Ein Jahr später qualifizierte sich Eliud Kipchoge in Berlin mit 2:02:42 Stunden mit einem weiteren Sieg für die Olympischen Spiele 2024, doch es reichte in Paris nicht zu einem historischen dritten Marathon-Gold. Es ist der einzige seiner 26 Marathons, den er nicht beendete. Im Frühjahr 2025 wurde er in London mit 2:05:25 Stunden noch einmal Sechster. Mit dem Rennen am Sonntag in New York finishte er übrigens ganz neben bei alle sieben World Marathon Majors in London, Berlin, Chicago, Boston, New York, Tokio und Sydney. Nur die Rennen in Boston, New York und Sydney, die letzten beiden zum Ende seiner Karriere, hat er nicht gewonnen.

2018 und 2019 wurde Eliud Kipchoge zum Welt-Leichtathleten des Jahres gewählt, 2019 erhielt er die Auszeichnung „Laureus Academy Exceptional Achievement“. Gegenüber der Internetseite olympics.com antwortete der Kenianer auf die Frage, ob das Rennen in New York sein letzter Elite-Marathon sei: „Ja, absolut!“ Eliud Kipchoge will aber auch in Zukunft weiter laufen und bei diversen Marathonrennen an den Start gehen. Der Ausnahmeläufer initiierte außerdem Eliud’s Running World. Mit diesem Projekt will der Kenianer die Menschen zum Laufen bewegen und auf das Bewusstsein für globale Herausforderungen schärfen.
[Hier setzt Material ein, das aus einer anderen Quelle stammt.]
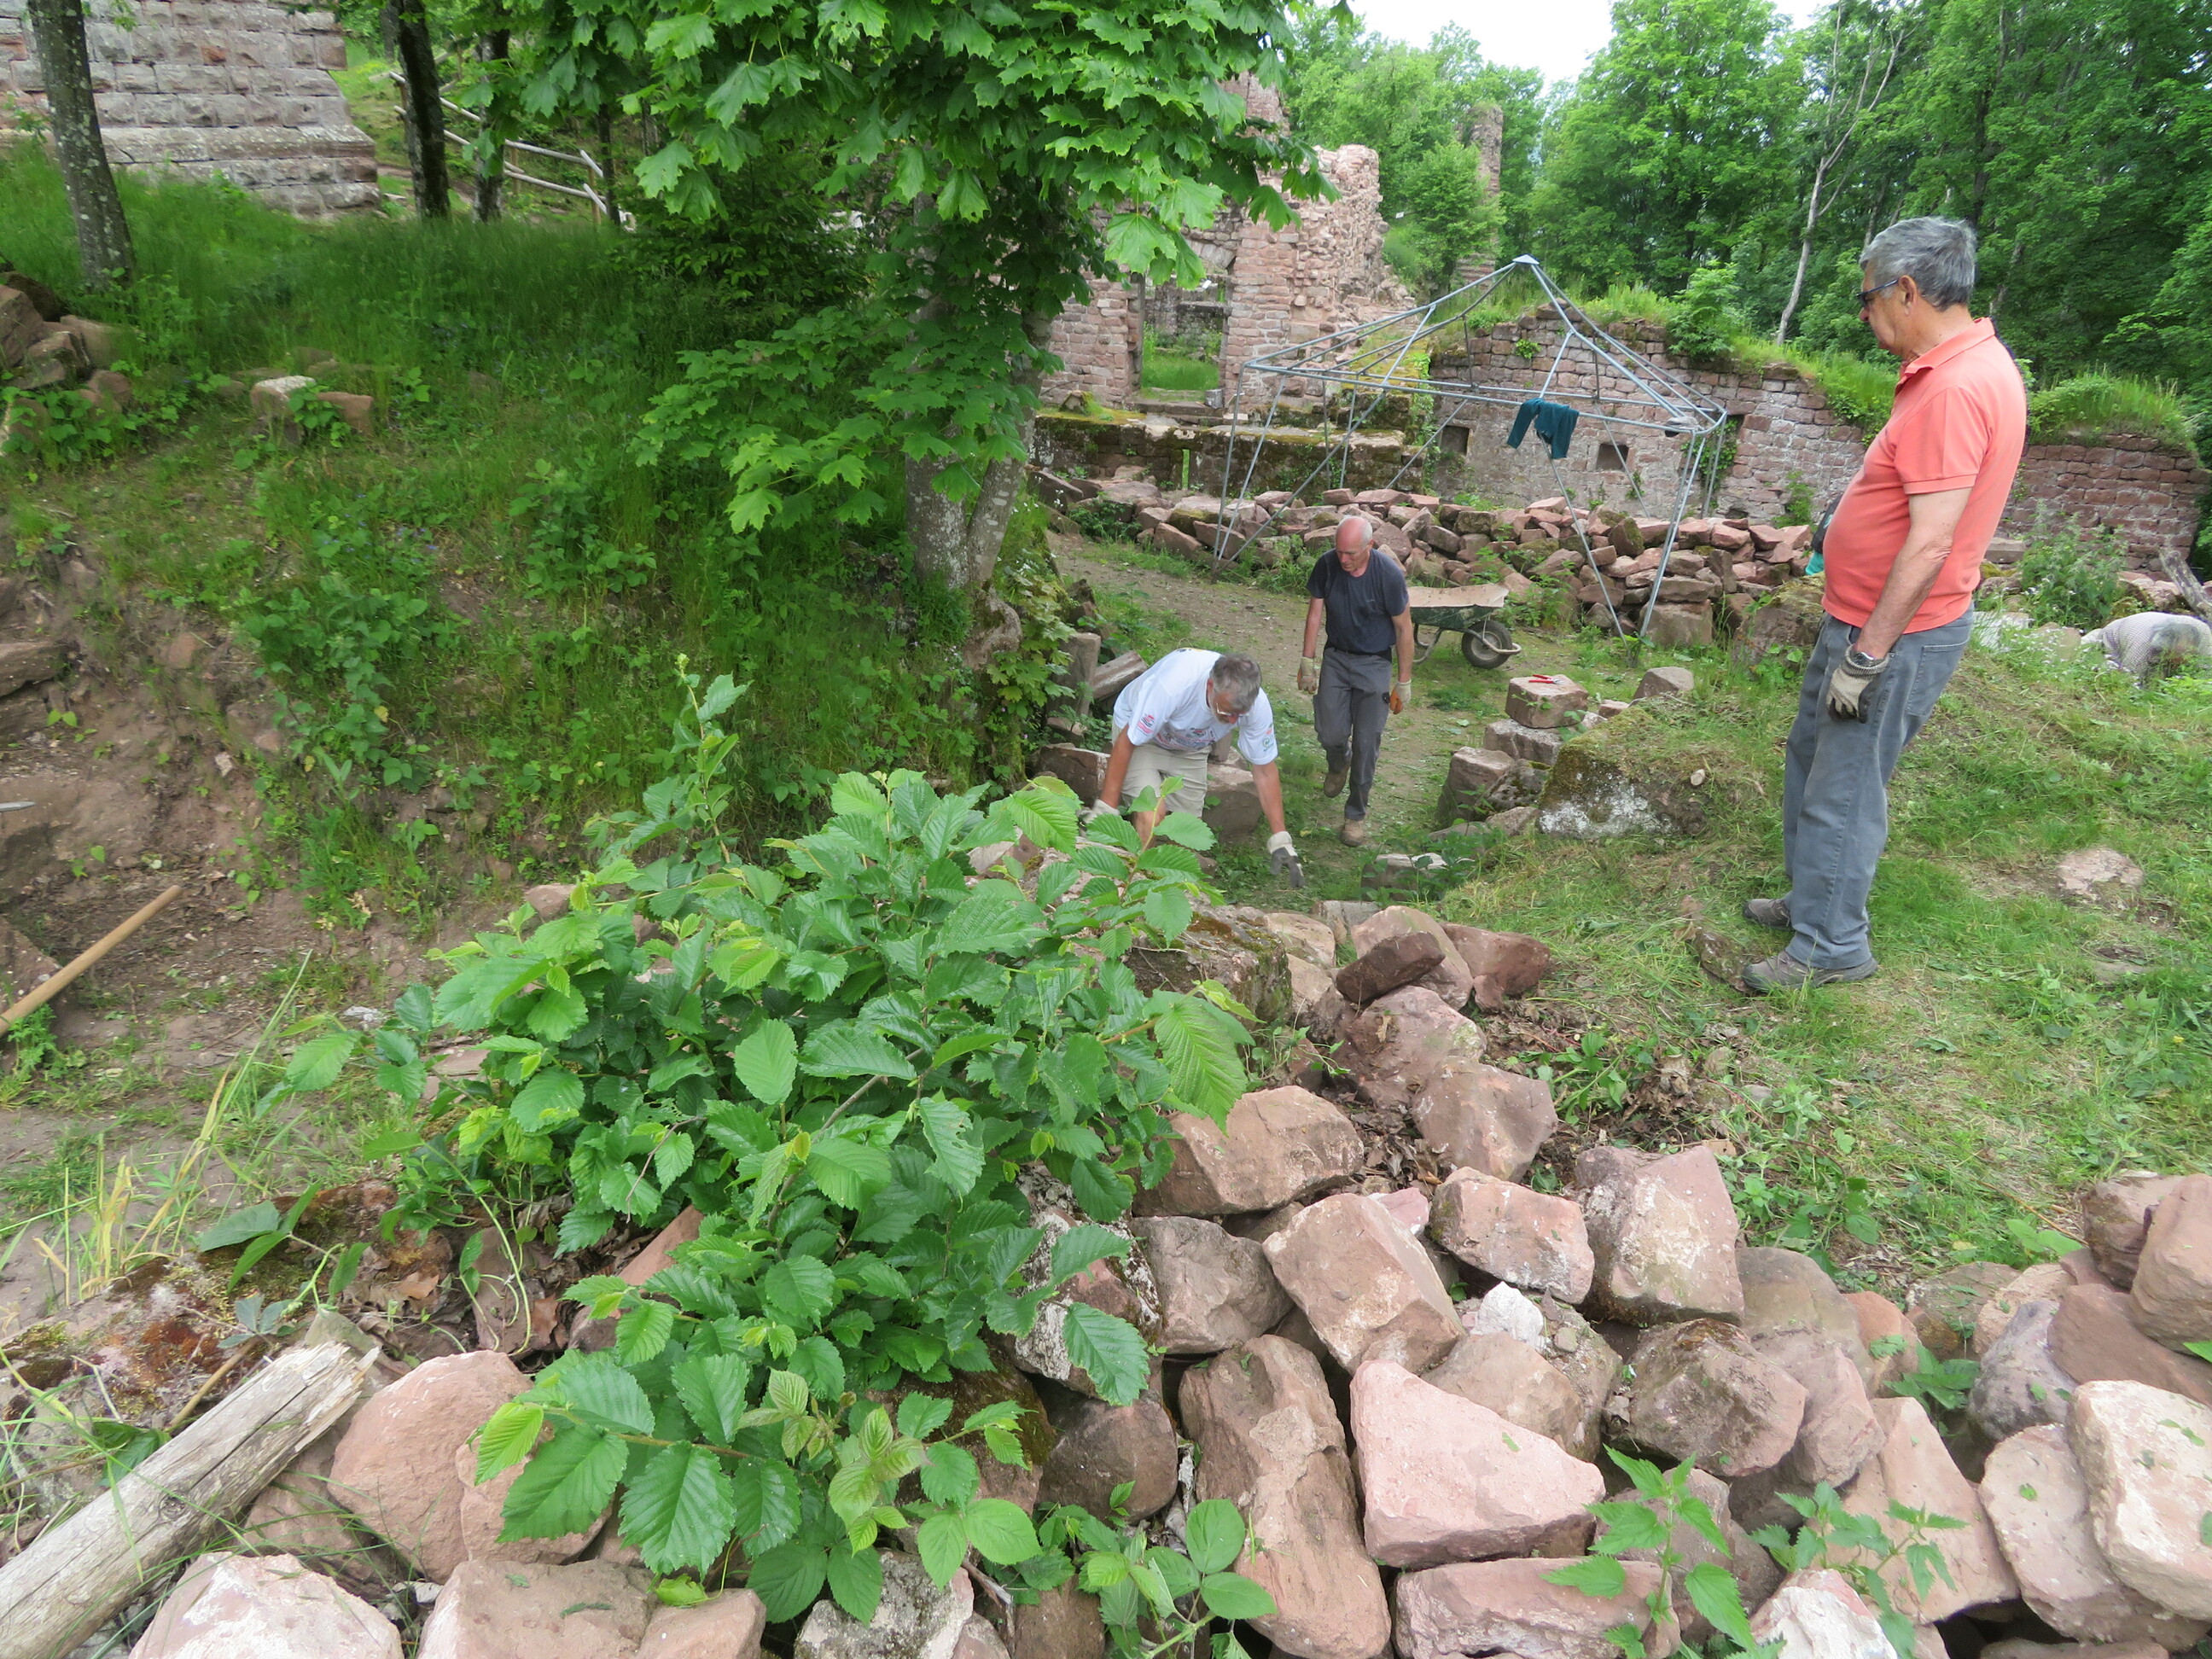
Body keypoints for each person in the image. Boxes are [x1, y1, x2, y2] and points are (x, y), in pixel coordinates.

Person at [1742, 217, 2026, 993]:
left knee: (1843, 792)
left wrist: (1867, 656)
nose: (1865, 314)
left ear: (1907, 290)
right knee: (1814, 764)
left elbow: (1931, 543)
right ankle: (1813, 901)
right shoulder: (1960, 368)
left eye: (1867, 299)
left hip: (1892, 636)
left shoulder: (1957, 388)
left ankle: (1830, 945)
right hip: (1864, 618)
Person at [1094, 648, 1303, 884]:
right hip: (1143, 738)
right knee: (1151, 813)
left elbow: (1264, 770)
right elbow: (1128, 741)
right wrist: (1106, 809)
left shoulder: (1256, 704)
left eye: (1240, 715)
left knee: (1187, 832)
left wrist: (1280, 838)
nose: (1233, 721)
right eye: (1227, 712)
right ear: (1210, 686)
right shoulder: (1174, 685)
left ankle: (1170, 889)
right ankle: (1138, 885)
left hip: (1191, 745)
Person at [1298, 516, 1414, 846]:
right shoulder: (1327, 565)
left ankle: (1355, 816)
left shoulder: (1388, 575)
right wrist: (1308, 662)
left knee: (1367, 744)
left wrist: (1403, 681)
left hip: (1374, 663)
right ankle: (1338, 762)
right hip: (1336, 658)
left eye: (1350, 553)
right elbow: (1315, 614)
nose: (1343, 559)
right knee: (1329, 733)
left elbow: (1404, 628)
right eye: (1339, 551)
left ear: (1370, 546)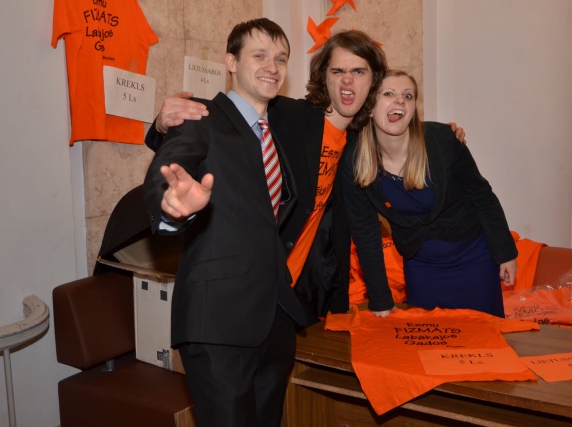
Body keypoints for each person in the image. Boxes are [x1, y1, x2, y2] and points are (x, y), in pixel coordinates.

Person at [146, 30, 390, 322]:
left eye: (359, 71)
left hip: (304, 290)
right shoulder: (287, 115)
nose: (347, 80)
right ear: (324, 76)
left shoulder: (358, 142)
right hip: (247, 284)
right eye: (337, 71)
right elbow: (221, 118)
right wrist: (162, 125)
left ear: (373, 80)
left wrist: (381, 299)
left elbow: (363, 221)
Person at [143, 18, 308, 427]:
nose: (272, 66)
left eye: (281, 58)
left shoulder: (276, 127)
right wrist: (173, 206)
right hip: (217, 321)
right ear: (231, 62)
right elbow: (167, 170)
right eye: (259, 55)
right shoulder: (201, 117)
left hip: (274, 319)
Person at [340, 69, 518, 318]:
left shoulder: (442, 139)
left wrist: (506, 253)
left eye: (408, 96)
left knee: (484, 337)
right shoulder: (355, 160)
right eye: (388, 93)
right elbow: (364, 231)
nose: (400, 100)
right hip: (421, 266)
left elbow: (482, 195)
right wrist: (380, 297)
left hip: (473, 258)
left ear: (413, 109)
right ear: (369, 106)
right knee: (428, 340)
Von 2013 bis 2025: Eliud Kipchoges Marathon-Karriere

2013 | 1. Hamburg-Marathon 2:05:30
2013 | 2. Berlin-Marathon 2:04:05
2014 | 1. Rotterdam-Marathon 2:05:00
2014 | 1. Chicago-Marathon 2:04:11
2015 | 1. London-Marathon 2:04:42
2015 | 1. Berlin-Marathon 2:04:00
2016 | 1. London-Marathon 2:03:05
2016 | 1. Olympische Spiele, Rio 2:08:44
2017 | 1. Monza „Breaking 2“ 2:00:25 * 
2017 | 1. Berlin-Marathon 2:03:32
2018 | 1. London-Marathon 2:04:17
2018 | 1. Berlin-Marathon 2:01:39 (WR)
2019 | 1. London-Marathon 2:02:37
2019 | 1. Wien „Ineos 1:59 Challenge“ 1:59:40,2 *
2020 | 8. London-Marathon 2:06:49
2021 | 1. Enschede-Marathon 2:04:30
2021 | 1. Olympische Spiele, Sapporo 2:08:38
2022 | 1. Tokio-Marathon 2:02:40
2022 | 1. Berlin-Marathon 2:01:09 (WR)
2023 | 6. Boston-Marathon 2:09:23
2023 | 1. Berlin-Marathon 2:02:42
2024 | 10. Tokio-Marathon 2:06:50
2024 | Olympische Spiele, Paris DNF
2025 | 6. London-Marathon 2:05:25
2025 | 9. Sydney-Marathon 2:08:31
2025 | 17. New York-Marathon 2:14:36

* = nicht rekordkonform 

Foto: Das Bild zeigt Eliud Kipchoge 2019 in Wien, als er nach dem ersten Marathon unter zwei Stunden von Tempomachern und Organisatoren auf Schultern getragen wird.